(Dataset records Opens)

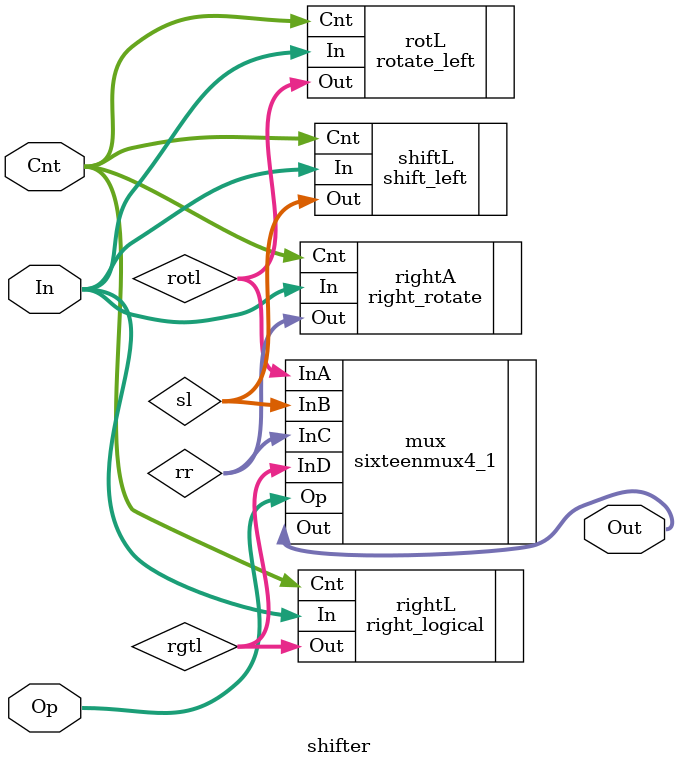
<source format=v>
module shifter (In, Cnt, Op, Out);
   
   input [15:0] In;
   input [3:0]  Cnt;
   input [1:0]  Op;
   output [15:0] Out;
   
   wire [15:0] rotl, sl, rr, rgtl;
   
   rotate_left rotL(.In(In), .Cnt(Cnt), .Out(rotl));
   
   shift_left shiftL(.In(In), .Cnt(Cnt), .Out(sl));
   
   right_rotate rightA(.In(In), .Cnt(Cnt), .Out(rr));
   
   right_logical rightL(.In(In), .Cnt(Cnt), .Out(rgtl));
   
   sixteenmux4_1 mux(.InA(rotl), .InB(sl), .InC(rr), .InD(rgtl), .Op(Op), .Out(Out));
   
   
endmodule


</source>
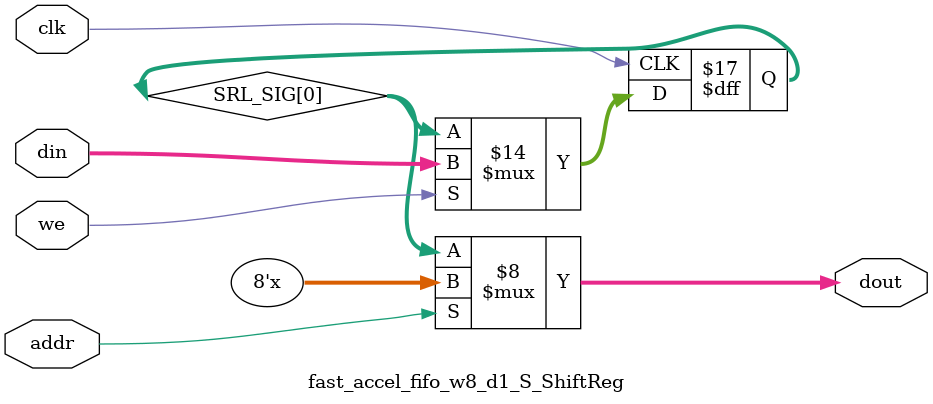
<source format=v>

`timescale 1 ns / 1 ps

module fast_accel_fifo_w8_d1_S
#(parameter
    MEM_STYLE   = "shiftReg",
    DATA_WIDTH  = 8,
    ADDR_WIDTH  = 1,
    DEPTH       = 1)
(
    // system signal
    input  wire                  clk,
    input  wire                  reset,

    // write
    output wire                  if_full_n,
    input  wire                  if_write_ce,
    input  wire                  if_write,
    input  wire [DATA_WIDTH-1:0] if_din,
    
    // read 
    output wire [ADDR_WIDTH:0]   if_num_data_valid, // for FRP
    output wire [ADDR_WIDTH:0]   if_fifo_cap,       // for FRP
    output wire                  if_empty_n,
    input  wire                  if_read_ce,
    input  wire                  if_read,
    output wire [DATA_WIDTH-1:0] if_dout
);
//------------------------Parameter----------------------

//------------------------Local signal-------------------
wire [ADDR_WIDTH-1:0] addr;
wire                  push;
wire                  pop;
reg signed [ADDR_WIDTH:0]   mOutPtr;
reg                   empty_n = 1'b0;
reg                   full_n  = 1'b1;
// with almost full?  no 
//------------------------Instantiation------------------
fast_accel_fifo_w8_d1_S_ShiftReg 
#(  .DATA_WIDTH (DATA_WIDTH),
    .ADDR_WIDTH (ADDR_WIDTH),
    .DEPTH      (DEPTH))
U_fast_accel_fifo_w8_d1_S_ShiftReg (
    .clk        (clk),
    .we         (push),
    .addr       (addr),
    .din        (if_din),
    .dout       (if_dout)
);
//------------------------Task and function--------------

//------------------------Body---------------------------
// has num_data_valid ? 
assign if_num_data_valid = mOutPtr + 1'b1; // yes
assign if_fifo_cap = DEPTH; // yes 

// has almost full ? 
assign if_full_n  = full_n; //no 
assign if_empty_n = empty_n;

assign push = (if_write & if_write_ce) & full_n;
assign pop  = (if_read & if_read_ce) & empty_n;
assign addr = mOutPtr[ADDR_WIDTH] == 1'b0 ? mOutPtr[ADDR_WIDTH-1:0]:{ADDR_WIDTH{1'b0}};

// full_n
always @(posedge clk ) begin
    if (reset == 1'b1)
        full_n <= 1'b1;
    else if (push & ~pop) begin
        if (mOutPtr == DEPTH - 2)
            full_n <= 1'b0;
    end
    else if (~push & pop)
        full_n <= 1'b1;
end

// almost_full_n 

// empty_n
always @(posedge clk ) begin
    if (reset == 1'b1)
        empty_n <= 1'b0;
    else if (push & ~pop)
        empty_n <= 1'b1;
    else if (~push & pop) begin
        if (mOutPtr == 0)
            empty_n <= 1'b0;
    end
end

// mOutPtr
always @(posedge clk ) begin
    if (reset == 1'b1)
        mOutPtr <= {ADDR_WIDTH+1{1'b1}};
    else if (push & ~pop)
        mOutPtr <= mOutPtr + 1'b1;
    else if (~push & pop)
        mOutPtr <= mOutPtr - 1'b1;
end

endmodule  


module fast_accel_fifo_w8_d1_S_ShiftReg
#(parameter
    DATA_WIDTH  = 8,
    ADDR_WIDTH  = 1,
    DEPTH       = 1)
(
    input  wire                  clk,
    input  wire                  we,
    input  wire [ADDR_WIDTH-1:0] addr,
    input  wire [DATA_WIDTH-1:0] din,
    output wire [DATA_WIDTH-1:0] dout
);

reg [DATA_WIDTH-1:0] SRL_SIG [0:DEPTH-1];
integer i;

always @ (posedge clk) begin
    if (we) begin
        for (i=0; i<DEPTH-1; i=i+1)
            SRL_SIG[i+1] <= SRL_SIG[i];
        SRL_SIG[0] <= din;
    end
end

assign dout = SRL_SIG[addr];

endmodule

</source>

(Dataset records Closes)

## Problem to solve
Copy the data above line for line, skipping every picture.

## Exercise output
<source format=v>
module shifter (In, Cnt, Op, Out);
   
   input [15:0] In;
   input [3:0]  Cnt;
   input [1:0]  Op;
   output [15:0] Out;
   
   wire [15:0] rotl, sl, rr, rgtl;
   
   rotate_left rotL(.In(In), .Cnt(Cnt), .Out(rotl));
   
   shift_left shiftL(.In(In), .Cnt(Cnt), .Out(sl));
   
   right_rotate rightA(.In(In), .Cnt(Cnt), .Out(rr));
   
   right_logical rightL(.In(In), .Cnt(Cnt), .Out(rgtl));
   
   sixteenmux4_1 mux(.InA(rotl), .InB(sl), .InC(rr), .InD(rgtl), .Op(Op), .Out(Out));
   
   
endmodule


</source>
<source format=v>

`timescale 1 ns / 1 ps

module fast_accel_fifo_w8_d1_S
#(parameter
    MEM_STYLE   = "shiftReg",
    DATA_WIDTH  = 8,
    ADDR_WIDTH  = 1,
    DEPTH       = 1)
(
    // system signal
    input  wire                  clk,
    input  wire                  reset,

    // write
    output wire                  if_full_n,
    input  wire                  if_write_ce,
    input  wire                  if_write,
    input  wire [DATA_WIDTH-1:0] if_din,
    
    // read 
    output wire [ADDR_WIDTH:0]   if_num_data_valid, // for FRP
    output wire [ADDR_WIDTH:0]   if_fifo_cap,       // for FRP
    output wire                  if_empty_n,
    input  wire                  if_read_ce,
    input  wire                  if_read,
    output wire [DATA_WIDTH-1:0] if_dout
);
//------------------------Parameter----------------------

//------------------------Local signal-------------------
wire [ADDR_WIDTH-1:0] addr;
wire                  push;
wire                  pop;
reg signed [ADDR_WIDTH:0]   mOutPtr;
reg                   empty_n = 1'b0;
reg                   full_n  = 1'b1;
// with almost full?  no 
//------------------------Instantiation------------------
fast_accel_fifo_w8_d1_S_ShiftReg 
#(  .DATA_WIDTH (DATA_WIDTH),
    .ADDR_WIDTH (ADDR_WIDTH),
    .DEPTH      (DEPTH))
U_fast_accel_fifo_w8_d1_S_ShiftReg (
    .clk        (clk),
    .we         (push),
    .addr       (addr),
    .din        (if_din),
    .dout       (if_dout)
);
//------------------------Task and function--------------

//------------------------Body---------------------------
// has num_data_valid ? 
assign if_num_data_valid = mOutPtr + 1'b1; // yes
assign if_fifo_cap = DEPTH; // yes 

// has almost full ? 
assign if_full_n  = full_n; //no 
assign if_empty_n = empty_n;

assign push = (if_write & if_write_ce) & full_n;
assign pop  = (if_read & if_read_ce) & empty_n;
assign addr = mOutPtr[ADDR_WIDTH] == 1'b0 ? mOutPtr[ADDR_WIDTH-1:0]:{ADDR_WIDTH{1'b0}};

// full_n
always @(posedge clk ) begin
    if (reset == 1'b1)
        full_n <= 1'b1;
    else if (push & ~pop) begin
        if (mOutPtr == DEPTH - 2)
            full_n <= 1'b0;
    end
    else if (~push & pop)
        full_n <= 1'b1;
end

// almost_full_n 

// empty_n
always @(posedge clk ) begin
    if (reset == 1'b1)
        empty_n <= 1'b0;
    else if (push & ~pop)
        empty_n <= 1'b1;
    else if (~push & pop) begin
        if (mOutPtr == 0)
            empty_n <= 1'b0;
    end
end

// mOutPtr
always @(posedge clk ) begin
    if (reset == 1'b1)
        mOutPtr <= {ADDR_WIDTH+1{1'b1}};
    else if (push & ~pop)
        mOutPtr <= mOutPtr + 1'b1;
    else if (~push & pop)
        mOutPtr <= mOutPtr - 1'b1;
end

endmodule  


module fast_accel_fifo_w8_d1_S_ShiftReg
#(parameter
    DATA_WIDTH  = 8,
    ADDR_WIDTH  = 1,
    DEPTH       = 1)
(
    input  wire                  clk,
    input  wire                  we,
    input  wire [ADDR_WIDTH-1:0] addr,
    input  wire [DATA_WIDTH-1:0] din,
    output wire [DATA_WIDTH-1:0] dout
);

reg [DATA_WIDTH-1:0] SRL_SIG [0:DEPTH-1];
integer i;

always @ (posedge clk) begin
    if (we) begin
        for (i=0; i<DEPTH-1; i=i+1)
            SRL_SIG[i+1] <= SRL_SIG[i];
        SRL_SIG[0] <= din;
    end
end

assign dout = SRL_SIG[addr];

endmodule

</source>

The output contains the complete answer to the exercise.